Now imagine, that same game of Connect 4, but this time, your parents are watching, your peers have their eyes locked in on you, the girl you’ve had a crush on for the past seven months is anxiously awaiting your victory, and the whole city has tuned in to IG live to watch you make the final play. And once again, you lose. Now, this trivial game of vertical checkers has turned into a spectacle of defeat. You lost. It’s at this point, your family disowns you, your peers throw their drinks at you, the girl you like laughs and your IG feed fills up with 💀 emojis. 

It’s at this point you feel like a failure. 

What’s the distinction though? You lost both games, but in the latter, the people you love and the people who you want love from turn their backs on you, shun you, and banish the very idea of you to the Shadow Realm. The pain is immense and perhaps makes you never want to play again for fear of failing. Or rather the fear of feeling unloved.

The fear of failure is the fear of being unloved masquerading around under a different name like its Donnie Brasco in the witness protection program.

Donnie Brasco
Donnie Brasco, world’s current hide and seek champion.

We don’t fear failure. Most of us don’t care if we lose at a game, a sport, or fail a class in school, or don’t get the job, or if even if our song doesn’t pop off like Old Town Road. We are scared of the perception of others who may look and laugh and tell us we’re worthless because we didn’t get that opportunity. And once someone treats you that way once, it scars you and prevents you from wanting to try again. The exposure of failure, and the embarrassment by others makes us feel unloved. 

And that fear of being unloved keeps us from being the best us. It keeps us from chasing dreams. It keeps us away from ourselves. 

Dreamchasers
This tape a classic, no debate.

As an artist, if God and Jimmy Iovine told you your song would go number one in the country tomorrow even though you’re just doing a limp cover of Baby Shark, you’d do it. Because you know you’d be pre-loved before you dropped the damn thing. When the love is guaranteed the fear of failure suddenly vanishes like a vampire in the mirror. 

But see, this fear of failure – or fear of being unloved – only intensifies the bigger your goals are. Being rejected in a one on one relationship hurts, but it only lasts so long before you recover. But take being an artist. You want your art out in the world, to be enjoyed by the world. Thats SEVEN BILLION chances of being rejected, overlooked, embarrassed, or laughed at. Suddenly, you fear failure. You fear all those faces, pointing, screaming, laughing at you. You’re Carrie at the prom. You’re Simba running from Pride Rock. You think they won’t love you anymore. You’re a disappointment. You’re a failure. And then you never try again.

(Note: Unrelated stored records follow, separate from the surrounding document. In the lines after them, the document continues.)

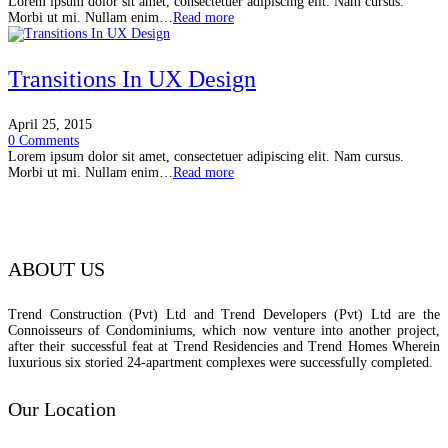
Lorem ipsum dolor sit amet, consectetuer adipiscing elit. Nam cursus.
Morbi ut mi. Nullam enim…
Read more
Transitions In UX Design
April 25, 2015
0 Comments
Lorem ipsum dolor sit amet, consectetuer adipiscing elit. Nam cursus.
Morbi ut mi. Nullam enim…
Read more
ABOUT US
Trend Construction (Pvt) Ltd and Trend Developers (Pvt) Ltd are the
Connoisseurs of Condominiums, which now venture into another project,
after their successful feat at Trend Residencies and Trend Homes Wherein
luxurious six storied 24-apartment complexes were successfully completed.
Our Location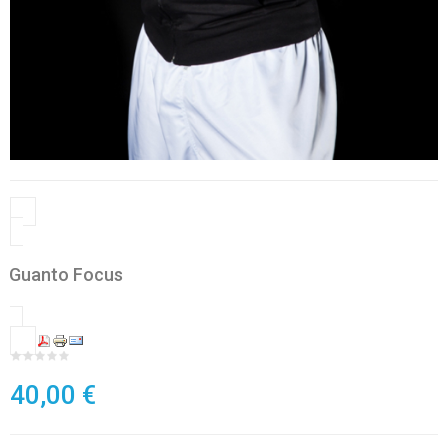
Guanto Focus
40,00 €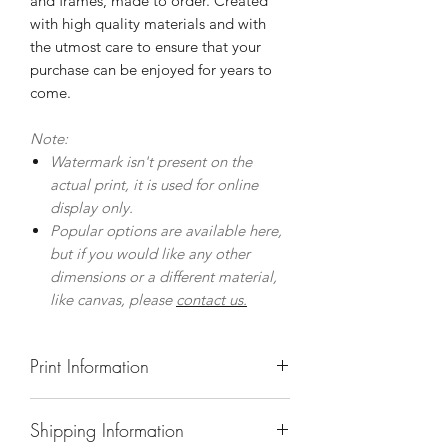
and frames, made to order. Created
with high quality materials and with
the utmost care to ensure that your
purchase can be enjoyed for years to
come.
Note:
Watermark isn't present on the
actual print, it is used for online
display only.
Popular options are available here,
but if you would like any other
dimensions or a different material,
like canvas, please
contact us.
Print Information
Prints
Shipping Information
Museum quality prints on premium,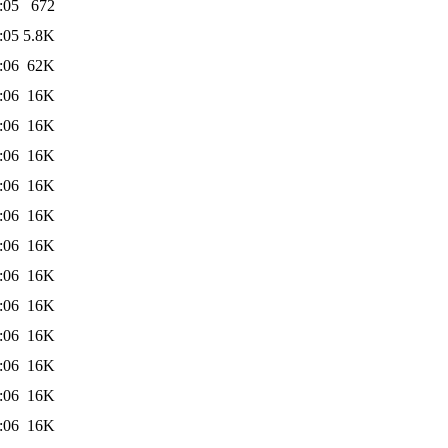
:05
672
:05
5.8K
:06
62K
:06
16K
:06
16K
:06
16K
:06
16K
:06
16K
:06
16K
:06
16K
:06
16K
:06
16K
:06
16K
:06
16K
:06
16K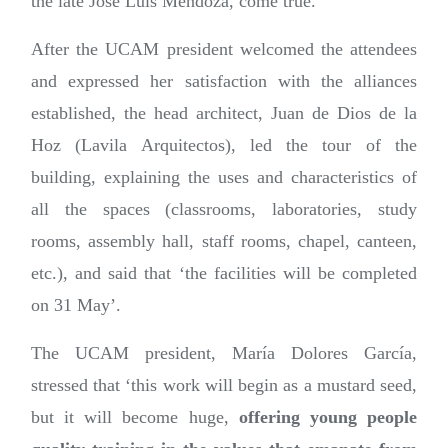
the late José Luis Mendoza, come true.
After the UCAM president welcomed the attendees
and expressed her satisfaction with the alliances
established, the head architect, Juan de Dios de la
Hoz (Lavila Arquitectos), led the tour of the
building, explaining the uses and characteristics of
all the spaces (classrooms, laboratories, study
rooms, assembly hall, staff rooms, chapel, canteen,
etc.), and said that ‘the facilities will be completed
on 31 May’.
The UCAM president, María Dolores García,
stressed that ‘this work will begin as a mustard seed,
but it will become huge,
offering young people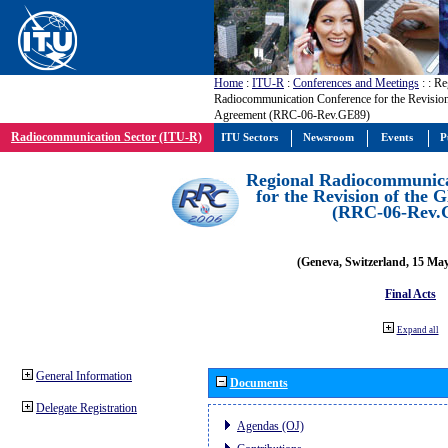
Home
:
ITU-R
:
Conferences and Meetings
:
: Re
Radiocommunication Conference for the Revisio
Agreement (RRC-06-Rev.GE89)
Radiocommunication Sector (ITU-R)
ITU Sectors
Newsroom
Events
P
Regional Radiocommunica
for the Revision of the
(RRC-06-Rev.
(Geneva, Switzerland, 15 Ma
Final Acts
Expand all
General Information
Documents
Delegate Registration
Agendas (OJ)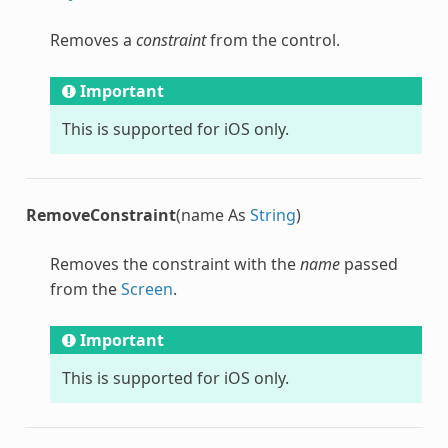
Removes a
constraint
from the control.
Important
This is supported for iOS only.
RemoveConstraint
(name As
String
)
Removes the constraint with the
name
passed
from the
Screen
.
Important
This is supported for iOS only.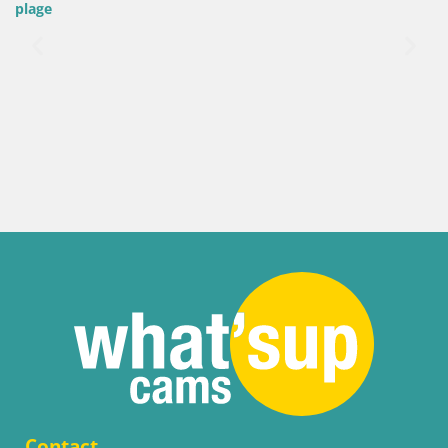
plage
Contact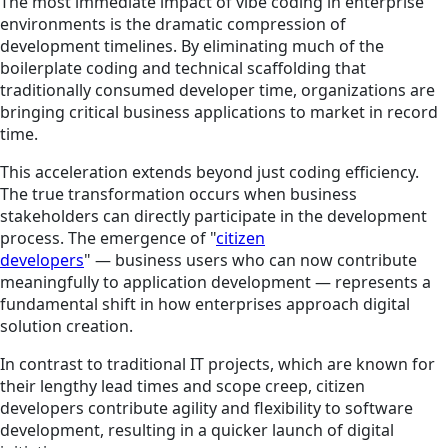
The most immediate impact of vibe coding in enterprise
environments is the dramatic compression of
development timelines. By eliminating much of the
boilerplate coding and technical scaffolding that
traditionally consumed developer time, organizations are
bringing critical business applications to market in record
time.
This acceleration extends beyond just coding efficiency.
The true transformation occurs when business
stakeholders can directly participate in the development
process. The emergence of "
citizen
developers
" — business users who can now contribute
meaningfully to application development — represents a
fundamental shift in how enterprises approach digital
solution creation.
In contrast to traditional IT projects, which are known for
their lengthy lead times and scope creep, citizen
developers contribute agility and flexibility to software
development, resulting in a quicker launch of digital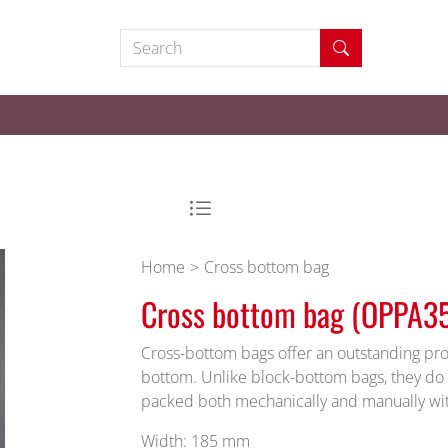
Search
Home
Cross bottom bag
Cross bottom bag (OPPA3
Cross-bottom bags offer an outstanding pro
bottom. Unlike block-bottom bags, they do 
packed both mechanically and manually wi
Width: 185 mm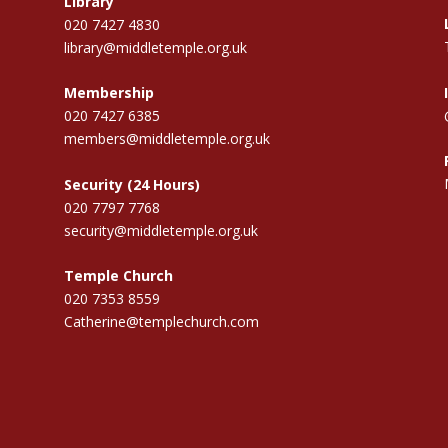
Library
020 7427 4830
library@middletemple.org.uk
Membership
020 7427 6385
members@middletemple.org.uk
Security (24 Hours)
020 7797 7768
security@middletemple.org.uk
Temple Church
020 7353 8559
Catherine@templechurch.com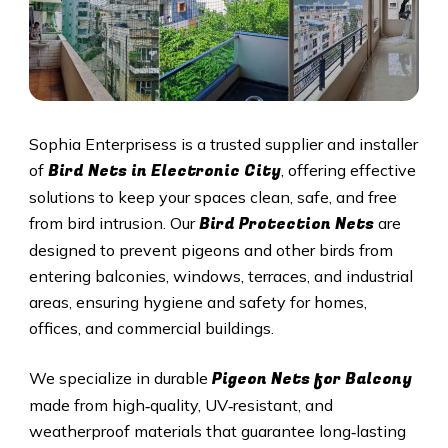
Sophia Enterprisess is a trusted supplier and installer
Bird Nets in Electronic City
of
, offering effective
solutions to keep your spaces clean, safe, and free
Bird Protection Nets
from bird intrusion. Our
are
designed to prevent pigeons and other birds from
entering balconies, windows, terraces, and industrial
areas, ensuring hygiene and safety for homes,
offices, and commercial buildings.
Pigeon Nets
for Balcony
We specialize in durable
made from high‑quality, UV‑resistant, and
weatherproof materials that guarantee long‑lasting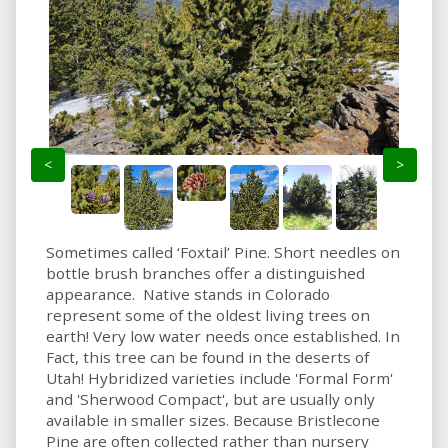
<
>
Sometimes called ‘Foxtail’ Pine. Short needles on
bottle brush branches offer a distinguished
appearance. Native stands in Colorado
represent some of the oldest living trees on
earth! Very low water needs once established. In
Fact, this tree can be found in the deserts of
Utah! Hybridized varieties include 'Formal Form'
and 'Sherwood Compact', but are usually only
available in smaller sizes. Because Bristlecone
Pine are often collected rather than nursery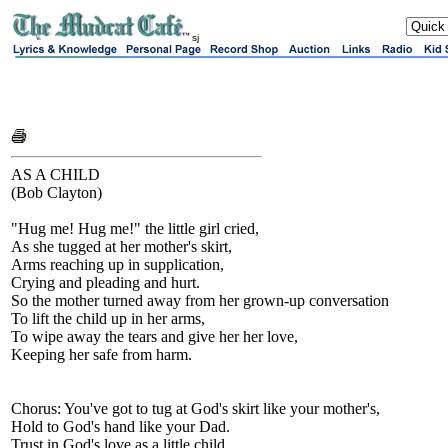
sj
AS A CHILD
(Bob Clayton)
"Hug me! Hug me!" the little girl cried,
As she tugged at her mother's skirt,
Arms reaching up in supplication,
Crying and pleading and hurt.
So the mother turned away from her grown-up conversation
To lift the child up in her arms,
To wipe away the tears and give her her love,
Keeping her safe from harm.
Chorus: You've got to tug at God's skirt like your mother's,
Hold to God's hand like your Dad.
Trust in God's love as a little child,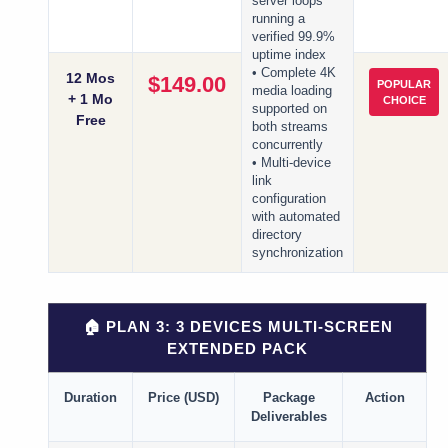
server loops
running a
verified 99.9%
uptime index
• Complete 4K
12 Mos
$149.00
POPULAR
media loading
+ 1 Mo
CHOICE
supported on
Free
both streams
concurrently
• Multi-device
link
configuration
with automated
directory
synchronization
🏠 PLAN 3: 3 DEVICES MULTI-SCREEN
EXTENDED PACK
Duration
Price (USD)
Package
Action
Deliverables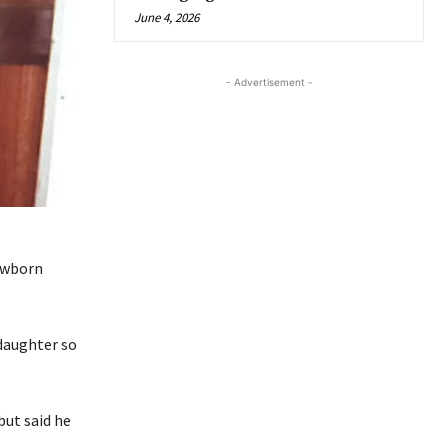
June 4, 2026
- Advertisement -
newborn
 daughter so
but said he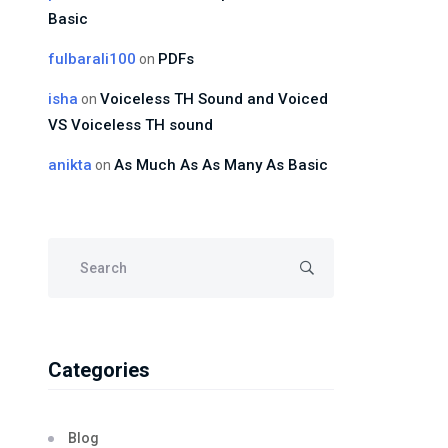
Basic
fulbarali100
PDFs
on
isha
Voiceless TH Sound and Voiced
on
VS Voiceless TH sound
anikta
As Much As As Many As Basic
on
Categories
Blog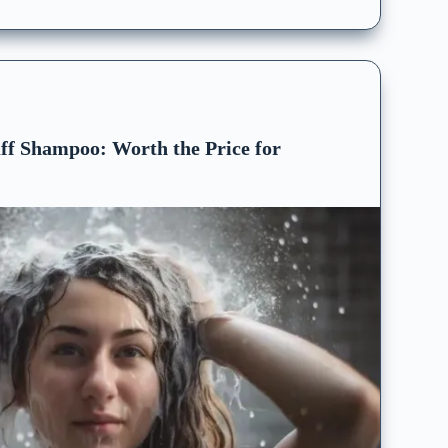
ff Shampoo: Worth the Price for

The fear of failure is the fear of being unloved masquerading around under a different name like its Donnie Brasco in the witness protection program.

The easy thing to say is just “love yourself”. But that shit is a practice that no school teaches. And hell even your parents might not know how to do it either. 

I think the first step is to be brave, step out and do the thing you want to do. Take massive action, even on the little things. This is especially true for artists, because those are the people who put the most of themselves out to be judged, worthy or otherwise. Post that pic on the gram, but don’t look at the comments, they don’t matter. Make that video for Tik Tok, and ignore the likes. Keep going. You’ll learn to love yourself for doing what your heart desires, and people will learn to love you for being yourself, because you were brave enough to be you in the first place. 

And man. F*ck errybody else.

Forest Hills
“Deep down, every poet just wants to be loved” – J. Cole

 

Sidebar:

– Read this joint with “Smile” by Jay Z playing in the background, it hits different.